But the mere fact that the district attorney marked the indictment as having been drawn under section 3119 would not be sufficient to sustain the demurrer if there is any other statute in force making the acts charged in the indictment an offense. Williams v. United States, 168 U. S. 382, 389, 18 Sup. Ct. 92, 94, 42 L. Ed. 509, Mr. Justice Harlan, in delivering the. opinion of the court, said on that question:

“It is wholly immaterial what statute was in the mind of the district attorney when he drew the indictment, if the charges made are embraced by some statute in force. The indorsement on the margin of the indictment constitutes no part of the indictment, and does not add to or weaken the legal force of its averments. We must look to the indictment itself, and if it properly charges an offense under the laws of the United States, that is sufficient to sustain it, although the representative of the United States may have supposed that the offense charged was covered by a different statute. * * * The court, therefore, while erroneously adjudging that the prosecutions were, embraced by section 3109, Revised Statutes [U. S. Comp. St 1901, p. 2059] and the act of February 8. 1875 (18 Stat. 507), did not err in overruling the demurrer to the first count of the respective indictments.”

The only provision bearing on this subject to which the attention of the court has been called is a regulation made by the Commissioner of Internal Revenue, approved by the Secretary of the Treasury under the powers granted by an act of Congress. That provides:

“The stamps, marks and brands required by law and regulations to be applied to casks and packages of distilled spirits are designed to bear witness to the legality of the spirits which they cover, and they must not be obscured in any manner or covered by encasing the vessel hearing the same in another, but must at all times he in such condition as to admit of ready examination by the revenue officers.” Regulations Concerning the Tax on Distilled Spirits (April 15, 1901, Ed.), p. 127.

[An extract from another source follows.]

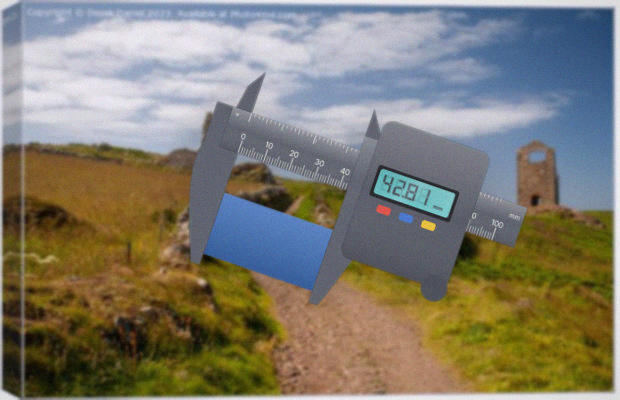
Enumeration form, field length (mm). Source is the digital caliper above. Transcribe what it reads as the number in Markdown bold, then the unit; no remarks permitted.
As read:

If Congress has made the violation of this regulation a criminal offense, the indictment could be sustained. This has been the uniform ruling of the courts. United States v. Bailey, 9 Pet. 238, 9 L. Ed. 113; United States v. Eaton, 144 U. S. 677, 12 Sup. Ct. 764, 36 L. Ed. *52591; Caha v. United States, 152 U. S. 211, 14 Sup. Ct. 513, 38 L. Ed. 415. In re Kollock, 165 U. S. 526, 17 Sup. Ct. 444, 41 L. Ed. 813; Cosmos v. Gray Eagle Oil Co., 190 U. S. 301, 23 Sup. Ct. 692, 24 Sup. Ct. 860, 47 L. Ed. 1064; Grady v. United States, 98 Fed. 239, 39 C. C. A. 42; Van Lear v. Eisele (C. C.) 126 Fed. 823. But neither the learned district attorney nor the court has been able to find any statute making the violation of this regulation a criminal offense. • Penal statutes cannot be made to rest upon presumptions.

As the indictment fails to charge any violation of a statute enacted by Congress or regulation of the head of a department the violation of which is made punishable by any act of Congress, the demurrer must be sustained.